Disparition du vol MH370: N’y a-t-il plus aucune chance de retrouver l’avion?

DISPARITION Les recherches sous-marines ont été suspendues…

A.Ch.
Une illustration du MH370, disparu il y a deux ans.
Une illustration du MH370, disparu il y a deux ans. — Joshua Paul/AP/SIPA

Le MH370 pourrait bien rester un des plus grands mystères de l’aviation civile. Ce mardi, les autorités australiennes, malaisiennes et chinoises qui menaient des recherches pour retrouver l’avion dans le sud de l’Océan Indien ont annoncé avoir suspendu les explorations sous-marines. Le Boeing 777 de la Malaysia Airlines, disparu le 8 mars 2014 avec 239 personnes à bord, restera-t-il à jamais disparu ?

Pourquoi les recherches sous-marines sont-elles suspendues ?

Les enquêteurs avaient défini une zone de recherches de 120.000 kilomètres carrés dans le sud de l’océan Indien. Mais après avoir passé cette zone, vaste comme environ un quart de la France métropolitaine, au peigne fin, nulle trace de l’épave de l’avion. « En dépit de tous les efforts fournis à l’aide de la science disponible, des technologies de pointe et des conseils de professionnels extrêmement compétents (…), les recherches n’ont pas permis de localiser l’appareil », ont déclaré les trois pays dans un communiqué. « Les recherches sous-marines du MH370 ont donc été suspendues ». La décision d’arrêter les recherches « n’a pas été prise à la légère, ni sans tristesse », ajoute le communiqué des trois pays. « Nous gardons l’espoir que de nouvelles informations verront le jour et qu’à un moment dans l’avenir l’appareil sera localisé ».

Est-ce que d’autres débris pourraient être retrouvés ?

On se souvient que des débris de l’appareil s’étaient échoués sur les côtes de l’océan Indien, notamment à Zanzibar, à la Réunion et au Mozambique. En tout, une vingtaine de pièces d’avions ont été identifiées comme appartenant probablement ou certainement au vol MH370. Selon un rapport australien, les analyses d’un volet extérieur découvert au large de la Tanzanie indiquent qu’il était « très probablement dans une position rétractée », ce qui signifierait que l’avion n’était pas en position d’amerrissage avant de sombrer dans l’océan.
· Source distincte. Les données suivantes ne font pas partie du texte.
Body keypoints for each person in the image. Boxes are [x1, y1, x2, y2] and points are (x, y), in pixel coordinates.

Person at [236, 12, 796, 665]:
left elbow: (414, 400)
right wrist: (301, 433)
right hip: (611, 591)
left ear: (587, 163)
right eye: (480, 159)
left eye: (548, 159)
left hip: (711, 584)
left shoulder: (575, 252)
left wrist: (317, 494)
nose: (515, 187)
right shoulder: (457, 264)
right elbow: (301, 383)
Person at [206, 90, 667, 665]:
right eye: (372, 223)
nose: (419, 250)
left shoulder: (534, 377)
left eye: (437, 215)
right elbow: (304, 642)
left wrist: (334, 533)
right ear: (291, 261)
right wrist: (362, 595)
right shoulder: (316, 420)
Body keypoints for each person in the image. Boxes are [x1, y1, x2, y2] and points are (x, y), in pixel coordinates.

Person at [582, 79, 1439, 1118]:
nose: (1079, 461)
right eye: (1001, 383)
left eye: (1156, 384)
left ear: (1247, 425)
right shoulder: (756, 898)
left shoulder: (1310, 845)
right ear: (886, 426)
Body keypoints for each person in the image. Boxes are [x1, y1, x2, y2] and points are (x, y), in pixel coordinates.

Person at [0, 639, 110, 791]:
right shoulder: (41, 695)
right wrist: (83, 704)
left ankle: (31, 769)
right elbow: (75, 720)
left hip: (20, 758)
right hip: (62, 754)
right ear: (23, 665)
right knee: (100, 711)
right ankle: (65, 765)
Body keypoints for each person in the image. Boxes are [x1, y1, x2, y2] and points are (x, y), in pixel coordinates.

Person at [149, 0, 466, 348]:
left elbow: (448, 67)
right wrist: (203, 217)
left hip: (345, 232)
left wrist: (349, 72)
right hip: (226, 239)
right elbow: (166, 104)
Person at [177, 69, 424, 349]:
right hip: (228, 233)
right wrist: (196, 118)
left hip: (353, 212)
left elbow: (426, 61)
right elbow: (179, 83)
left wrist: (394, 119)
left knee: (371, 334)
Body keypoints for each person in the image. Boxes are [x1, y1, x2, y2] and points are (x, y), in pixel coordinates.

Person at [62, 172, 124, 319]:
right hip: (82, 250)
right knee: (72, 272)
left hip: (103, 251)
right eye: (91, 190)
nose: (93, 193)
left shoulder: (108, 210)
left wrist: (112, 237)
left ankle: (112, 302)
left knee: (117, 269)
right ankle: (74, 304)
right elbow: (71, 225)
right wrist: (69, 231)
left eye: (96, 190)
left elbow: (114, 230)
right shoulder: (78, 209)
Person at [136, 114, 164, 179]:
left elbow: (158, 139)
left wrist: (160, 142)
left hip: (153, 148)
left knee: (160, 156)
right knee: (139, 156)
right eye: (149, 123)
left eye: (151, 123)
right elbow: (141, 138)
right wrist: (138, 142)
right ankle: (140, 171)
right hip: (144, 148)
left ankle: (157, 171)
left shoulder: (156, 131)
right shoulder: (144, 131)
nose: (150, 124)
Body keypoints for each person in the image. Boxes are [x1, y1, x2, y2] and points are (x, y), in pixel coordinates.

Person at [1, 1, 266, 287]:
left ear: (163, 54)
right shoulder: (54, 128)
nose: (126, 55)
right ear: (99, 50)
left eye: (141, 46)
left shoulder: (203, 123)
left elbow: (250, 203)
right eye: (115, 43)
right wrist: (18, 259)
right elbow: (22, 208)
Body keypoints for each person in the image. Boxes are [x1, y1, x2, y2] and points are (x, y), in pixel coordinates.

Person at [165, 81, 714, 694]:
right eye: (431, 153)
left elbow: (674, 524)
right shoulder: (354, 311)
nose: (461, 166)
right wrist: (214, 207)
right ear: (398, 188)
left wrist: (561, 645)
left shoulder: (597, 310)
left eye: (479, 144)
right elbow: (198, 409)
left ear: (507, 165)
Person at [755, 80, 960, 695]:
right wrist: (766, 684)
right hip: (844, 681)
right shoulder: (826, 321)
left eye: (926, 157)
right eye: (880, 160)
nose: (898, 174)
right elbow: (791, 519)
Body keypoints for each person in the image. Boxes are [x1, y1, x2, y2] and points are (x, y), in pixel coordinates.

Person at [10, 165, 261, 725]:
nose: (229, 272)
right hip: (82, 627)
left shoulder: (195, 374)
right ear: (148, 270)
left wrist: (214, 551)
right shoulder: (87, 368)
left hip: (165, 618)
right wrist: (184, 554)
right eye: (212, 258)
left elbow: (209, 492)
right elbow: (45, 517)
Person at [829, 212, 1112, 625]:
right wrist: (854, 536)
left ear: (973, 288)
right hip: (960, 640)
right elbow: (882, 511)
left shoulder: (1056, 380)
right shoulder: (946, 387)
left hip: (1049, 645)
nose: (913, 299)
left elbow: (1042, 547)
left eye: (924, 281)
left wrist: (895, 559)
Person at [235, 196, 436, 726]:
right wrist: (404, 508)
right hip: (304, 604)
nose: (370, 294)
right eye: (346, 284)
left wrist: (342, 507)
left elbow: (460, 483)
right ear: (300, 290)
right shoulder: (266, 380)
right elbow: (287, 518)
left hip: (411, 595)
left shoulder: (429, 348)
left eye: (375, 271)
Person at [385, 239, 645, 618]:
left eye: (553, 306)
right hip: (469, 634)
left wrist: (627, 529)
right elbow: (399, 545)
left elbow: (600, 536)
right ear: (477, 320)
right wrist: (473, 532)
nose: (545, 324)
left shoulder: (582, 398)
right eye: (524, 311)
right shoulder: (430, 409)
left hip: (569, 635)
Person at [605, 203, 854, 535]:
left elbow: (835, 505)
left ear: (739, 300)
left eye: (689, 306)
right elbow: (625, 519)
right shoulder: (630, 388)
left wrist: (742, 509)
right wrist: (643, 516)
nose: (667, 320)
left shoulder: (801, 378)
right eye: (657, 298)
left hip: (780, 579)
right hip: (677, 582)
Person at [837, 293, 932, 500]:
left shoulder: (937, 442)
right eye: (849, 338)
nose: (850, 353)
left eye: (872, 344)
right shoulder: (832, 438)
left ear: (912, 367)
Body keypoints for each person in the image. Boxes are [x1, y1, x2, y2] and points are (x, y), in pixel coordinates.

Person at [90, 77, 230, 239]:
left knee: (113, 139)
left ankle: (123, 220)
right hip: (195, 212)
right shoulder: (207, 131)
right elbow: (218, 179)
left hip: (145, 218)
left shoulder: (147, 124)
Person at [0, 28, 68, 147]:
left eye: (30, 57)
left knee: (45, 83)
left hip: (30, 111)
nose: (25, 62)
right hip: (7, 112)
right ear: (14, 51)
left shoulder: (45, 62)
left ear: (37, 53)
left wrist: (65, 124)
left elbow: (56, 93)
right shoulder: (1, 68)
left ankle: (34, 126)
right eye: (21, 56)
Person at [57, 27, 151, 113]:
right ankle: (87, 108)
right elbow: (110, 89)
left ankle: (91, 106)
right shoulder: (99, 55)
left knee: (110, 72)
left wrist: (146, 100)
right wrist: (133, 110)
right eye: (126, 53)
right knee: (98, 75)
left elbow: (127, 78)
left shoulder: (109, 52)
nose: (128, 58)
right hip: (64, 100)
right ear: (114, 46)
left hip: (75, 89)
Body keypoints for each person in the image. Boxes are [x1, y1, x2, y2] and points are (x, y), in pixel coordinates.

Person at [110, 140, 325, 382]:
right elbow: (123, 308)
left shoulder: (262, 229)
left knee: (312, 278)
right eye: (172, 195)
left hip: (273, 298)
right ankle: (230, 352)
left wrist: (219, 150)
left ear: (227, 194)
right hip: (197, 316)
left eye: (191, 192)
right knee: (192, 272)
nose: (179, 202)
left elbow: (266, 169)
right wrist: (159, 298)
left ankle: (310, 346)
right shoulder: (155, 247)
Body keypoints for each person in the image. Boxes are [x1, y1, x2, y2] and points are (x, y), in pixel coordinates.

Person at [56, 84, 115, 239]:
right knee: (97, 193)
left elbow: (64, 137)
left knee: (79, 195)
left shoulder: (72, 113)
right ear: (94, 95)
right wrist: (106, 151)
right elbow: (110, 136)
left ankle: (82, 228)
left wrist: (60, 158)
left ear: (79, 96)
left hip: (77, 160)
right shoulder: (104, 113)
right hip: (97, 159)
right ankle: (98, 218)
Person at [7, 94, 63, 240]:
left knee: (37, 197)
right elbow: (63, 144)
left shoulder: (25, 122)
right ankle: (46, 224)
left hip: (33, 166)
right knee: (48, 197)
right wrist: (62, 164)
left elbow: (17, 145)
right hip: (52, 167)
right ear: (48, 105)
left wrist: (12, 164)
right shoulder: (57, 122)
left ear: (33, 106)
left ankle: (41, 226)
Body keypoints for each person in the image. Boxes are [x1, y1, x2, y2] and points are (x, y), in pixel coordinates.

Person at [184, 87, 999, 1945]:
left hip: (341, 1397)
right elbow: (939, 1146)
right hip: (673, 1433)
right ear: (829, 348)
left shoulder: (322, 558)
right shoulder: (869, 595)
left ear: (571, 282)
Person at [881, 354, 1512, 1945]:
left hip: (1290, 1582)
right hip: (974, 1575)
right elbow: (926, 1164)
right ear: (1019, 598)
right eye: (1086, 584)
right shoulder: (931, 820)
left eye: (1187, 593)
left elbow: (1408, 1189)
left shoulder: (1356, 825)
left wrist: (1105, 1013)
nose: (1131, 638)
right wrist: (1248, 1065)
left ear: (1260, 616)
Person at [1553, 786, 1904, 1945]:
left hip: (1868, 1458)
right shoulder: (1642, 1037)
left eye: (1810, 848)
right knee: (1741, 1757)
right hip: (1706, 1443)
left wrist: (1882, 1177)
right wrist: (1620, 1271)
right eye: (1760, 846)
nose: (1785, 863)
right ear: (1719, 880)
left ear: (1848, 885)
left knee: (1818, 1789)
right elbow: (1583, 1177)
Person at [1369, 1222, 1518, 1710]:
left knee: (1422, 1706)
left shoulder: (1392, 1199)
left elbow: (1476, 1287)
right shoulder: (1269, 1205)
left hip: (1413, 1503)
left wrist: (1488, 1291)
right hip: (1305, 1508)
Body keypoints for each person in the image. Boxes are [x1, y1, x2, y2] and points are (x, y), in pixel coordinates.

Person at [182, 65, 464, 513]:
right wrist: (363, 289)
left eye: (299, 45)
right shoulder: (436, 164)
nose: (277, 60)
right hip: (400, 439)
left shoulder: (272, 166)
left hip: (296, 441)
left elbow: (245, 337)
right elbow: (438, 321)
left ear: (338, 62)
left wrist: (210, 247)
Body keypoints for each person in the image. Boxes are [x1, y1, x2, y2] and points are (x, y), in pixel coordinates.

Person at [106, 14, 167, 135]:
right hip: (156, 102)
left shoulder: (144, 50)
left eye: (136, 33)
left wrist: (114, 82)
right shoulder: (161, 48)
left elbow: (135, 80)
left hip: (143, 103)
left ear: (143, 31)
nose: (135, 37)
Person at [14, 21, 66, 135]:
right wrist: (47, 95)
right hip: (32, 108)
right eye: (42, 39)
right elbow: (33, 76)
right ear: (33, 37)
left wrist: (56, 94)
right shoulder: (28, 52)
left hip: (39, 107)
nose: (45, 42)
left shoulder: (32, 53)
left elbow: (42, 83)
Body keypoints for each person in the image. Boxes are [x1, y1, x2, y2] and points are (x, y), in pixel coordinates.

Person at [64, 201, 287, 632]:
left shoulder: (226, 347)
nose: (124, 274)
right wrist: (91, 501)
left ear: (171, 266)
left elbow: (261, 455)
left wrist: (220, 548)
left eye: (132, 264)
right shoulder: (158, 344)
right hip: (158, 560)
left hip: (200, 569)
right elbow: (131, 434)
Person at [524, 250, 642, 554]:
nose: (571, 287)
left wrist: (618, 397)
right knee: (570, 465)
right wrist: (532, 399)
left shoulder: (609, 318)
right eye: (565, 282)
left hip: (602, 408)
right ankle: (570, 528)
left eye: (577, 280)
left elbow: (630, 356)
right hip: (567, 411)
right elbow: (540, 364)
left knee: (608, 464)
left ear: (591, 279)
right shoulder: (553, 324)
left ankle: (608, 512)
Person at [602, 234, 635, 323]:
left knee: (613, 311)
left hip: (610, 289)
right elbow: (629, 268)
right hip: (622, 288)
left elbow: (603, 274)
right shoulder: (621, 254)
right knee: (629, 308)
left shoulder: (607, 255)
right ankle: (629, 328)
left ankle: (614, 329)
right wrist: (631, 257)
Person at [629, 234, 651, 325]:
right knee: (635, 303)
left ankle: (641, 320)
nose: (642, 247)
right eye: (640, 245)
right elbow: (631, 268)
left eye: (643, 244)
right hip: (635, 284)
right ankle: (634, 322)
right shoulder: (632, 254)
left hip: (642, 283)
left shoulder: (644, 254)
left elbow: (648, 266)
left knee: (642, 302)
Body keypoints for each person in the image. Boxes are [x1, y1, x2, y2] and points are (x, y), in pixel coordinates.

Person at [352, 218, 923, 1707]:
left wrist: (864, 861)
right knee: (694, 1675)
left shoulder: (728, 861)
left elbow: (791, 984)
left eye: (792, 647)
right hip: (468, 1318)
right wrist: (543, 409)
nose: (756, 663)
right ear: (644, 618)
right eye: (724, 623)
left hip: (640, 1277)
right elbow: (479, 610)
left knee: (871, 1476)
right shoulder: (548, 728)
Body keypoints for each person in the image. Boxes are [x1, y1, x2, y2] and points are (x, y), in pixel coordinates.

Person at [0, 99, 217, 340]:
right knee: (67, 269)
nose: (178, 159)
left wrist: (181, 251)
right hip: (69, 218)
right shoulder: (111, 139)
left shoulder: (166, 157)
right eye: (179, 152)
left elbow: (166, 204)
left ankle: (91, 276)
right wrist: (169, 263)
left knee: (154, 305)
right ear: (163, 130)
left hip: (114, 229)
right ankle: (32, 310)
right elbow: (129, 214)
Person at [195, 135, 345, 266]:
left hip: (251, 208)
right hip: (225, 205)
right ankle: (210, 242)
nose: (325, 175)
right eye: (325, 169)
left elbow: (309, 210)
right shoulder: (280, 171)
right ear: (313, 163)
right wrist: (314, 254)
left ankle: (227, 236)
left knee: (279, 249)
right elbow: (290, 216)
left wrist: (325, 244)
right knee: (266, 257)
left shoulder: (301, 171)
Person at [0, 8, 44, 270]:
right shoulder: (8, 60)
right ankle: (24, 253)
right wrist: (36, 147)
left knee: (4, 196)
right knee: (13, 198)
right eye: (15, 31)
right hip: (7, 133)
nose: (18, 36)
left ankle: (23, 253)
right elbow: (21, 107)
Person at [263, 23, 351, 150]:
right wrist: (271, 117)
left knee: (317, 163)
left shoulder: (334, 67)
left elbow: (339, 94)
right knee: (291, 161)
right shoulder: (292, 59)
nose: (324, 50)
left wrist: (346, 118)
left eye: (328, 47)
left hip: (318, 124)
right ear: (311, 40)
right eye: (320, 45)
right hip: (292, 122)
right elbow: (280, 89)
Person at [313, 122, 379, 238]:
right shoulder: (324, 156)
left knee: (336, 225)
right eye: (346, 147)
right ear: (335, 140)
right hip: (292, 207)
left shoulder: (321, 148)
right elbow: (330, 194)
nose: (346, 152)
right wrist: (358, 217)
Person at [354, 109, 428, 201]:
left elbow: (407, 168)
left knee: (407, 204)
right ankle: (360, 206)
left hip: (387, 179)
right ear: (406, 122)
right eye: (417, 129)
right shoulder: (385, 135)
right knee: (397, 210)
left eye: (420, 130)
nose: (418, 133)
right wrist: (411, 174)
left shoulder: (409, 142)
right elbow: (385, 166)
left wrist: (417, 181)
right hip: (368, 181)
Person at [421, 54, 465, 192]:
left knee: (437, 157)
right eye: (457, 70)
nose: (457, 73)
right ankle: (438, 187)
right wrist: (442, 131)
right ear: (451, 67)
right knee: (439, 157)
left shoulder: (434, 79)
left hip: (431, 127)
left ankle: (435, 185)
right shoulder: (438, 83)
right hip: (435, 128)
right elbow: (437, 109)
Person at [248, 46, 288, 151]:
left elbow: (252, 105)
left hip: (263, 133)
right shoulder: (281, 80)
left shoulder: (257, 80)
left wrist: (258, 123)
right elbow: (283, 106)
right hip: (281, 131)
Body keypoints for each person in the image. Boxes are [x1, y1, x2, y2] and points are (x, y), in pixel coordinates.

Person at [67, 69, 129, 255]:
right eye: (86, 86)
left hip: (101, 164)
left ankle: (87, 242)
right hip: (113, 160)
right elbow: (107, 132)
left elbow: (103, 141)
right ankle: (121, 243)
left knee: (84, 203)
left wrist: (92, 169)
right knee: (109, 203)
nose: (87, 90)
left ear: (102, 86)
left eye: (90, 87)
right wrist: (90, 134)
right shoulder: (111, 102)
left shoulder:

Néanmoins, les débris « ne donnent pas d’indication sur ce qui s’est passé dans l’avion », rappelle Xavier Tytelman, spécialiste de la sécurité aérienne. Ce ne sont d’ailleurs pas les morceaux retrouvés qui ont permis de définir la zone de recherches mais la connexion satellite de l’appareil : « Or, ce qu’on ne savait pas alors, c’est qu’il y a eu une dépressurisation dans l’avion et les équipements électroniques de bord peuvent répondre plus lentement à -50°C, donc le temps de réponse au satellite n’était pas celui d’un avion qui vole à température normale », explique Xavier Tytelman. La zone de recherches a donc été définie avec un biais.

Faut-il chercher ailleurs ?

Les experts ont identifié une autre zone probable de 25.000 kilomètres carrés dans l’océan Indien, mais l’Australie et la Malaisie avaient jugé que les probabilités d’y retrouver l’avion n’étaient pas suffisantes pour étendre les opérations. En effet, aucune preuve tangible ne permet de définir une nouvelle zone de recherches. « Seule l’analyse des dépôts des crustacés sur les débris retrouvés tendent à prouver que l’avion s’est abîmé plus au nord de l’océan Indien que ce qui avait été calculé grâce à la communication satellite », rappelle Xavier Tytelman.

Le mystère peut-il rester entier ?

« On ne peut accepter que les avions de ligne disparaissent sans laisser de trace » : si le collectif des familles de victimes s’indigne de la suspension des recherches, il est toutefois possible qu’on ne retrouve jamais l’épave de l’avion. Défaillance mécanique, prise d’otages ou acte terroriste, la cause de la disparition du vol MH370 pourrait rester un mystère. « Si on ne reprend pas de recherches, c’est perdu », estime Xavier Tytelman.

« On a cherché le Rio-Paris pendant deux ans, rappelle Xavier Tytelman. Mais la différence, c’est qu’on avait entendu les boîtes noires et que les premiers débris avaient été retrouvés seulement une semaine après le crash. Si l’Australie, la Chine et la Malaisie parviennent à s’entendre tant bien que mal pour mener les recherches en mer, ce sont maintenant des chercheurs indépendants ou des passionnés qui pourraient, petit à petit, faire avancer l’enquête.